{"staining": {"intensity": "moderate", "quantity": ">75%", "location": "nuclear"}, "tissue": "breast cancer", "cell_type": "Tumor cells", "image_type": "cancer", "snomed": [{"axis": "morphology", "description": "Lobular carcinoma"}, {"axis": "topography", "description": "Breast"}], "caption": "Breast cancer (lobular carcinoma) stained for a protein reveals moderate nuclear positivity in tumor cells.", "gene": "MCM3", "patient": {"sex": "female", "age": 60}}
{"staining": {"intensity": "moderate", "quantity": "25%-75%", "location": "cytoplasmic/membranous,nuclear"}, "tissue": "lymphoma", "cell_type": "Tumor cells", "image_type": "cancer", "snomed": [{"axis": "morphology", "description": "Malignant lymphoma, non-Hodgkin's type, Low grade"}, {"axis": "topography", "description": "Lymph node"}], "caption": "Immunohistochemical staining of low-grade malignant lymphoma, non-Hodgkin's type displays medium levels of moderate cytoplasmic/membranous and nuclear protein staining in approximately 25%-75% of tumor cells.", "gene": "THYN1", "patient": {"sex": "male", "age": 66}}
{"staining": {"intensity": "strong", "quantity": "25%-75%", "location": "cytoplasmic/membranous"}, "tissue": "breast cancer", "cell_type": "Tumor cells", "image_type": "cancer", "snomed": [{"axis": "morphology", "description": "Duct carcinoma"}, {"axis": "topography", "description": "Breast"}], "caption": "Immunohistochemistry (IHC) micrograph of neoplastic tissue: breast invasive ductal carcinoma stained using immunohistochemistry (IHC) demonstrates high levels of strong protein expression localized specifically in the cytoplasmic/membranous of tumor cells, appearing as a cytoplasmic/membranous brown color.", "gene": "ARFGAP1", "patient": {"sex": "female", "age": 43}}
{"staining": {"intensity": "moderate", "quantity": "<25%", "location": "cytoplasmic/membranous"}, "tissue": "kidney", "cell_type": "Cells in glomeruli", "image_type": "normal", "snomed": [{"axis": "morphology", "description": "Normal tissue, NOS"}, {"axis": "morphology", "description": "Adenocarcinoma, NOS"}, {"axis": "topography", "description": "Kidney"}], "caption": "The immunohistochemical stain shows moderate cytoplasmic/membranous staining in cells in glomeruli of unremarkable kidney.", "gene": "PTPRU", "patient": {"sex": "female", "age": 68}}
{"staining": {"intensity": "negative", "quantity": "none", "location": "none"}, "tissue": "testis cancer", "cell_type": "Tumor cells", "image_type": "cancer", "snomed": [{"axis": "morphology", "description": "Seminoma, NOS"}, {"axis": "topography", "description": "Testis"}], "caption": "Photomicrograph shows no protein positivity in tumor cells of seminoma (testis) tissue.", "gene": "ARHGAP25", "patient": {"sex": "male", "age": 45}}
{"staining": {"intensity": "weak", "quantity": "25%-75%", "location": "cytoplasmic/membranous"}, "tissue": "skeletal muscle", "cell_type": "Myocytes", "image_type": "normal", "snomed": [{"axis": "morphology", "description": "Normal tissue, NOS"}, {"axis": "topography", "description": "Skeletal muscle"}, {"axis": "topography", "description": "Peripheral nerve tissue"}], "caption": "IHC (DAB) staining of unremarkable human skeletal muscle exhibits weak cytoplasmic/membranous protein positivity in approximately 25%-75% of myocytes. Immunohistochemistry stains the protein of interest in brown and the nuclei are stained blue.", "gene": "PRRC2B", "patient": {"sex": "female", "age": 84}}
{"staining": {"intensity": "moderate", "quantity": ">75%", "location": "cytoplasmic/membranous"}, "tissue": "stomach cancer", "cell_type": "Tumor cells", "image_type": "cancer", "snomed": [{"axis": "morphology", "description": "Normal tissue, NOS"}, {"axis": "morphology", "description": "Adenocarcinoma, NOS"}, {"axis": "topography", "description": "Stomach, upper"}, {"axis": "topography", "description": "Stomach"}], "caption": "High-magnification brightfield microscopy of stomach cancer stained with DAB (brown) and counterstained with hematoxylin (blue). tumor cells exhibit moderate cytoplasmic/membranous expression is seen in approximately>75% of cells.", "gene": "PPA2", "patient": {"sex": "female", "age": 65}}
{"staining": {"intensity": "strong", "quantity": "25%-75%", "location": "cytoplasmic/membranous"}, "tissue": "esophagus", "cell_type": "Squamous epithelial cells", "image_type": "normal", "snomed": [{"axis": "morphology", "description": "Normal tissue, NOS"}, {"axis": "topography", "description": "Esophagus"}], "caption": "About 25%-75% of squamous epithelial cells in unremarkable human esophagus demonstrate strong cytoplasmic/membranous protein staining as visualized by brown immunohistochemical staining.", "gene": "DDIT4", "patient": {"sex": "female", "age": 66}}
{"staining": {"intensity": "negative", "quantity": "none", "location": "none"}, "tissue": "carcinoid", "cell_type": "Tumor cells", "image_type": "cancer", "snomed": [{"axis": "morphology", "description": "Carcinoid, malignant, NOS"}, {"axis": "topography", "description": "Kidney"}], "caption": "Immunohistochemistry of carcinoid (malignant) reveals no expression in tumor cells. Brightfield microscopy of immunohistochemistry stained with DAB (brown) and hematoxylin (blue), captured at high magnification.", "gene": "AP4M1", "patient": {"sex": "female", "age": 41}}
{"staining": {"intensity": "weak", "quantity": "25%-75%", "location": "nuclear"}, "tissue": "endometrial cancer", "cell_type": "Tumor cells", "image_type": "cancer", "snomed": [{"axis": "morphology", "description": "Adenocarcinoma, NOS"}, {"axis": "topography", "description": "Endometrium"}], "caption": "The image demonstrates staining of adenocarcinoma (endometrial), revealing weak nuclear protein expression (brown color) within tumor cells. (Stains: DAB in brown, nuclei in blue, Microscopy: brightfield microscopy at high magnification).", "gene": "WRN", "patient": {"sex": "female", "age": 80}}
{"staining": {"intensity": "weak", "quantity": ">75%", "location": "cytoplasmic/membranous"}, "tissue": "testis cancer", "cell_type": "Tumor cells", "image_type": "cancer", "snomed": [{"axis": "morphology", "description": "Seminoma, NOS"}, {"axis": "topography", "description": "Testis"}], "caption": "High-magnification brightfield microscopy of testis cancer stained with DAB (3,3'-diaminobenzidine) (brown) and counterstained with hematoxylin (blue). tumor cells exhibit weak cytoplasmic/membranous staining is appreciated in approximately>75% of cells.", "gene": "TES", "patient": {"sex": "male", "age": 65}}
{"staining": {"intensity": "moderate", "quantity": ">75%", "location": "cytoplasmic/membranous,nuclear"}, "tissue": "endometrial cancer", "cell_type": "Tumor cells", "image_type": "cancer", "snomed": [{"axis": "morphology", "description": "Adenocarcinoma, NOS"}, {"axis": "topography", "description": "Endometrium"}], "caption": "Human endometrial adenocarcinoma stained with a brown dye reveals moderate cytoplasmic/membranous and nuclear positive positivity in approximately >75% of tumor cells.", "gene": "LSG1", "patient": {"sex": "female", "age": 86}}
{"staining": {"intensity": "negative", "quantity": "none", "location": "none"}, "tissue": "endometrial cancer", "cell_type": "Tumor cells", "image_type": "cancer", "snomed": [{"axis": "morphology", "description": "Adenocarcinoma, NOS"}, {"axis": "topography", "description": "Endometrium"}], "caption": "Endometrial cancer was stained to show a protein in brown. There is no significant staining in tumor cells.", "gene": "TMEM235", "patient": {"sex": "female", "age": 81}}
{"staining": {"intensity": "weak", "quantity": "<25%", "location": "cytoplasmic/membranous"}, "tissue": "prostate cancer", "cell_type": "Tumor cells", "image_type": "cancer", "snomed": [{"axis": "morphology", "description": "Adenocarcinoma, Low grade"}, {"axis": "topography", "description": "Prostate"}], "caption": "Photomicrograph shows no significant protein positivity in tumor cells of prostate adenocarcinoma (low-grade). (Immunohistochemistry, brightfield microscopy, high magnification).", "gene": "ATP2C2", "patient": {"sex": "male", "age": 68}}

========================================

**Problem:**
Transcribe each record shown above, exactly.

**Answer to this task:**
{"staining": {"intensity": "moderate", "quantity": ">75%", "location": "nuclear"}, "tissue": "breast cancer", "cell_type": "Tumor cells", "image_type": "cancer", "snomed": [{"axis": "morphology", "description": "Lobular carcinoma"}, {"axis": "topography", "description": "Breast"}], "caption": "Breast cancer (lobular carcinoma) stained for a protein reveals moderate nuclear positivity in tumor cells.", "gene": "MCM3", "patient": {"sex": "female", "age": 60}}
{"staining": {"intensity": "moderate", "quantity": "25%-75%", "location": "cytoplasmic/membranous,nuclear"}, "tissue": "lymphoma", "cell_type": "Tumor cells", "image_type": "cancer", "snomed": [{"axis": "morphology", "description": "Malignant lymphoma, non-Hodgkin's type, Low grade"}, {"axis": "topography", "description": "Lymph node"}], "caption": "Immunohistochemical staining of low-grade malignant lymphoma, non-Hodgkin's type displays medium levels of moderate cytoplasmic/membranous and nuclear protein staining in approximately 25%-75% of tumor cells.", "gene": "THYN1", "patient": {"sex": "male", "age": 66}}
{"staining": {"intensity": "strong", "quantity": "25%-75%", "location": "cytoplasmic/membranous"}, "tissue": "breast cancer", "cell_type": "Tumor cells", "image_type": "cancer", "snomed": [{"axis": "morphology", "description": "Duct carcinoma"}, {"axis": "topography", "description": "Breast"}], "caption": "Immunohistochemistry (IHC) micrograph of neoplastic tissue: breast invasive ductal carcinoma stained using immunohistochemistry (IHC) demonstrates high levels of strong protein expression localized specifically in the cytoplasmic/membranous of tumor cells, appearing as a cytoplasmic/membranous brown color.", "gene": "ARFGAP1", "patient": {"sex": "female", "age": 43}}
{"staining": {"intensity": "moderate", "quantity": "<25%", "location": "cytoplasmic/membranous"}, "tissue": "kidney", "cell_type": "Cells in glomeruli", "image_type": "normal", "snomed": [{"axis": "morphology", "description": "Normal tissue, NOS"}, {"axis": "morphology", "description": "Adenocarcinoma, NOS"}, {"axis": "topography", "description": "Kidney"}], "caption": "The immunohistochemical stain shows moderate cytoplasmic/membranous staining in cells in glomeruli of unremarkable kidney.", "gene": "PTPRU", "patient": {"sex": "female", "age": 68}}
{"staining": {"intensity": "negative", "quantity": "none", "location": "none"}, "tissue": "testis cancer", "cell_type": "Tumor cells", "image_type": "cancer", "snomed": [{"axis": "morphology", "description": "Seminoma, NOS"}, {"axis": "topography", "description": "Testis"}], "caption": "Photomicrograph shows no protein positivity in tumor cells of seminoma (testis) tissue.", "gene": "ARHGAP25", "patient": {"sex": "male", "age": 45}}
{"staining": {"intensity": "weak", "quantity": "25%-75%", "location": "cytoplasmic/membranous"}, "tissue": "skeletal muscle", "cell_type": "Myocytes", "image_type": "normal", "snomed": [{"axis": "morphology", "description": "Normal tissue, NOS"}, {"axis": "topography", "description": "Skeletal muscle"}, {"axis": "topography", "description": "Peripheral nerve tissue"}], "caption": "IHC (DAB) staining of unremarkable human skeletal muscle exhibits weak cytoplasmic/membranous protein positivity in approximately 25%-75% of myocytes. Immunohistochemistry stains the protein of interest in brown and the nuclei are stained blue.", "gene": "PRRC2B", "patient": {"sex": "female", "age": 84}}
{"staining": {"intensity": "moderate", "quantity": ">75%", "location": "cytoplasmic/membranous"}, "tissue": "stomach cancer", "cell_type": "Tumor cells", "image_type": "cancer", "snomed": [{"axis": "morphology", "description": "Normal tissue, NOS"}, {"axis": "morphology", "description": "Adenocarcinoma, NOS"}, {"axis": "topography", "description": "Stomach, upper"}, {"axis": "topography", "description": "Stomach"}], "caption": "High-magnification brightfield microscopy of stomach cancer stained with DAB (brown) and counterstained with hematoxylin (blue). tumor cells exhibit moderate cytoplasmic/membranous expression is seen in approximately>75% of cells.", "gene": "PPA2", "patient": {"sex": "female", "age": 65}}
{"staining": {"intensity": "strong", "quantity": "25%-75%", "location": "cytoplasmic/membranous"}, "tissue": "esophagus", "cell_type": "Squamous epithelial cells", "image_type": "normal", "snomed": [{"axis": "morphology", "description": "Normal tissue, NOS"}, {"axis": "topography", "description": "Esophagus"}], "caption": "About 25%-75% of squamous epithelial cells in unremarkable human esophagus demonstrate strong cytoplasmic/membranous protein staining as visualized by brown immunohistochemical staining.", "gene": "DDIT4", "patient": {"sex": "female", "age": 66}}
{"staining": {"intensity": "negative", "quantity": "none", "location": "none"}, "tissue": "carcinoid", "cell_type": "Tumor cells", "image_type": "cancer", "snomed": [{"axis": "morphology", "description": "Carcinoid, malignant, NOS"}, {"axis": "topography", "description": "Kidney"}], "caption": "Immunohistochemistry of carcinoid (malignant) reveals no expression in tumor cells. Brightfield microscopy of immunohistochemistry stained with DAB (brown) and hematoxylin (blue), captured at high magnification.", "gene": "AP4M1", "patient": {"sex": "female", "age": 41}}
{"staining": {"intensity": "weak", "quantity": "25%-75%", "location": "nuclear"}, "tissue": "endometrial cancer", "cell_type": "Tumor cells", "image_type": "cancer", "snomed": [{"axis": "morphology", "description": "Adenocarcinoma, NOS"}, {"axis": "topography", "description": "Endometrium"}], "caption": "The image demonstrates staining of adenocarcinoma (endometrial), revealing weak nuclear protein expression (brown color) within tumor cells. (Stains: DAB in brown, nuclei in blue, Microscopy: brightfield microscopy at high magnification).", "gene": "WRN", "patient": {"sex": "female", "age": 80}}
{"staining": {"intensity": "weak", "quantity": ">75%", "location": "cytoplasmic/membranous"}, "tissue": "testis cancer", "cell_type": "Tumor cells", "image_type": "cancer", "snomed": [{"axis": "morphology", "description": "Seminoma, NOS"}, {"axis": "topography", "description": "Testis"}], "caption": "High-magnification brightfield microscopy of testis cancer stained with DAB (3,3'-diaminobenzidine) (brown) and counterstained with hematoxylin (blue). tumor cells exhibit weak cytoplasmic/membranous staining is appreciated in approximately>75% of cells.", "gene": "TES", "patient": {"sex": "male", "age": 65}}
{"staining": {"intensity": "moderate", "quantity": ">75%", "location": "cytoplasmic/membranous,nuclear"}, "tissue": "endometrial cancer", "cell_type": "Tumor cells", "image_type": "cancer", "snomed": [{"axis": "morphology", "description": "Adenocarcinoma, NOS"}, {"axis": "topography", "description": "Endometrium"}], "caption": "Human endometrial adenocarcinoma stained with a brown dye reveals moderate cytoplasmic/membranous and nuclear positive positivity in approximately >75% of tumor cells.", "gene": "LSG1", "patient": {"sex": "female", "age": 86}}
{"staining": {"intensity": "negative", "quantity": "none", "location": "none"}, "tissue": "endometrial cancer", "cell_type": "Tumor cells", "image_type": "cancer", "snomed": [{"axis": "morphology", "description": "Adenocarcinoma, NOS"}, {"axis": "topography", "description": "Endometrium"}], "caption": "Endometrial cancer was stained to show a protein in brown. There is no significant staining in tumor cells.", "gene": "TMEM235", "patient": {"sex": "female", "age": 81}}
{"staining": {"intensity": "weak", "quantity": "<25%", "location": "cytoplasmic/membranous"}, "tissue": "prostate cancer", "cell_type": "Tumor cells", "image_type": "cancer", "snomed": [{"axis": "morphology", "description": "Adenocarcinoma, Low grade"}, {"axis": "topography", "description": "Prostate"}], "caption": "Photomicrograph shows no significant protein positivity in tumor cells of prostate adenocarcinoma (low-grade). (Immunohistochemistry, brightfield microscopy, high magnification).", "gene": "ATP2C2", "patient": {"sex": "male", "age": 68}}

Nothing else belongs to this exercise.